Namun menurut Dhani, seiring meningkatnya pengenalan masyarakat terhadap BAIC sebagai grup otomotif global, perusahaan ingin memperluas citra tersebut melalui hadirnya kendaraan elektrifikasi.
“Kita melihat bahwa DNA BAIC tetap sebagai SUV maupun kendaraan 4×4 yang bisa digunakan untuk overlanding hingga aktivitas adventure. Namun, masyarakat juga mulai mengenal BAIC sebagai grup otomotif besar yang memiliki kerja sama strategis dengan Mercedes-Benz,” ujar Dhani Yahya.
Lini NEV Akan Lengkapi Portofolio BAIC Indonesia

Dhani menjelaskan, BAIC akan membagi portofolio produknya berdasarkan karakter kendaraan. Lini NEV BAIC akan berjalan berdampingan dengan model SUV dan off-road, bukan menggantikannya.
Beberapa model yang disiapkan tetap mempertahankan kemampuan penggerak empat roda. Bahkan, BAIC juga mengisyaratkan kehadiran SUV plug-in hybrid dengan konfigurasi tujuh penumpang.
“NEV juga akan kami bawa.

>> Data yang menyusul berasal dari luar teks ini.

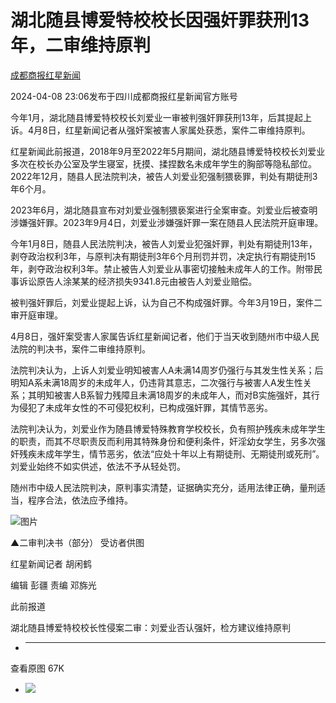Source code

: # 湖北随县博爱特校校长因强奸罪获刑13年，二审维持原判

[](https://news.qq.com/omn/author/8QMW235U5YQeuzo%3D)

[成都商报红星新闻](https://news.qq.com/omn/author/8QMW235U5YQeuzo%3D)

2024-04-08 23:06发布于四川成都商报红星新闻官方账号

今年1月，湖北随县博爱特校校长刘爱业一审被判强奸罪获刑13年，后其提起上诉。4月8日，红星新闻记者从强奸案被害人家属处获悉，案件二审维持原判。

红星新闻此前报道，2018年9月至2022年5月期间，湖北随县博爱特校校长刘爱业多次在校长办公室及学生寝室，抚摸、揉捏数名未成年学生的胸部等隐私部位。2022年12月，随县人民法院判决，被告人刘爱业犯强制猥亵罪，判处有期徒刑3年6个月。

2023年6月，湖北随县宣布对刘爱业强制猥亵案进行全案审查。刘爱业后被查明涉嫌强奸罪。2023年9月4日，刘爱业涉嫌强奸罪一案在随县人民法院开庭审理。

今年1月8日，随县人民法院判决，被告人刘爱业犯强奸罪，判处有期徒刑13年，剥夺政治权利3年，与原判决有期徒刑3年6个月刑罚并罚，决定执行有期徒刑15年，剥夺政治权利3年。禁止被告人刘爱业从事密切接触未成年人的工作。附带民事诉讼原告人涂某某的经济损失9341.8元由被告人刘爱业赔偿。

被判强奸罪后，刘爱业提起上诉，认为自己不构成强奸罪。今年3月19日，案件二审开庭审理。

4月8日，强奸案受害人家属告诉红星新闻记者，他们于当天收到随州市中级人民法院的判决书，案件二审维持原判。

法院判决认为，上诉人刘爱业明知被害人A未满14周岁仍强行与其发生性关系；后明知A系未满18周岁的未成年人，仍违背其意志，二次强行与被害人A发生性关系；其明知被害人B系智力残障且未满18周岁的未成年人，而对B实施强奸，其行为侵犯了未成年女性的不可侵犯权利，已构成强奸罪，其情节恶劣。

法院判决认为，刘爱业作为随县博爱特殊教育学校校长，负有照护残疾未成年学生的职责，而其不尽职责反而利用其特殊身份和便利条件，奸淫幼女学生，另多次强奸残疾未成年学生，情节恶劣，依法“应处十年以上有期徒刑、无期徒刑或死刑”。刘爱业始终不如实供述，依法不予从轻处罚。

随州市中级人民法院判决，原判事实清楚，证据确实充分，适用法律正确，量刑适当，程序合法，依法应予维持。

![图片](https:https://inews.gtimg.com/om_bt/OFLKTk-T4iC6P2VP9CrWaYkWOTws2b7Yp1bKWzPTJGLJUAA/641)

▲二审判决书（部分） 受访者供图

红星新闻记者 胡闲鹤

编辑 彭疆 责编 邓旆光

此前报道

湖北随县博爱特校校长性侵案二审：刘爱业否认强奸，检方建议维持原判

  *  ______

查看原图 67K

  * ![](https:https://inews.gtimg.com/om_bt/OFLKTk-T4iC6P2VP9CrWaYkWOTws2b7Yp1bKWzPTJGLJUAA/641)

Model seperti BJ31 tetap mengusung all-wheel drive, sementara BJ50 akan hadir sebagai SUV tujuh penumpang dengan teknologi plug-in hybrid.”
Langkah ini dinilai menjadi strategi BAIC agar tidak hanya dikenal sebagai merek kendaraan off-road semata, tetapi juga mampu menjangkau kebutuhan konsumen yang lebih beragam.
BAIC Bidik Pasar yang Lebih Luas
Menurut BAIC Indonesia, strategi tersebut bertujuan menciptakan portofolio produk yang lebih lengkap. Dengan menghadirkan SUV konvensional, plug-in hybrid, hingga kendaraan listrik, BAIC berharap mampu menjangkau berbagai segmen pasar otomotif nasional.
Pendekatan ini juga menjadi bagian dari upaya membangun identitas merek yang lebih luas tanpa meninggalkan karakter SUV tangguh yang selama ini menjadi ciri khas BAIC.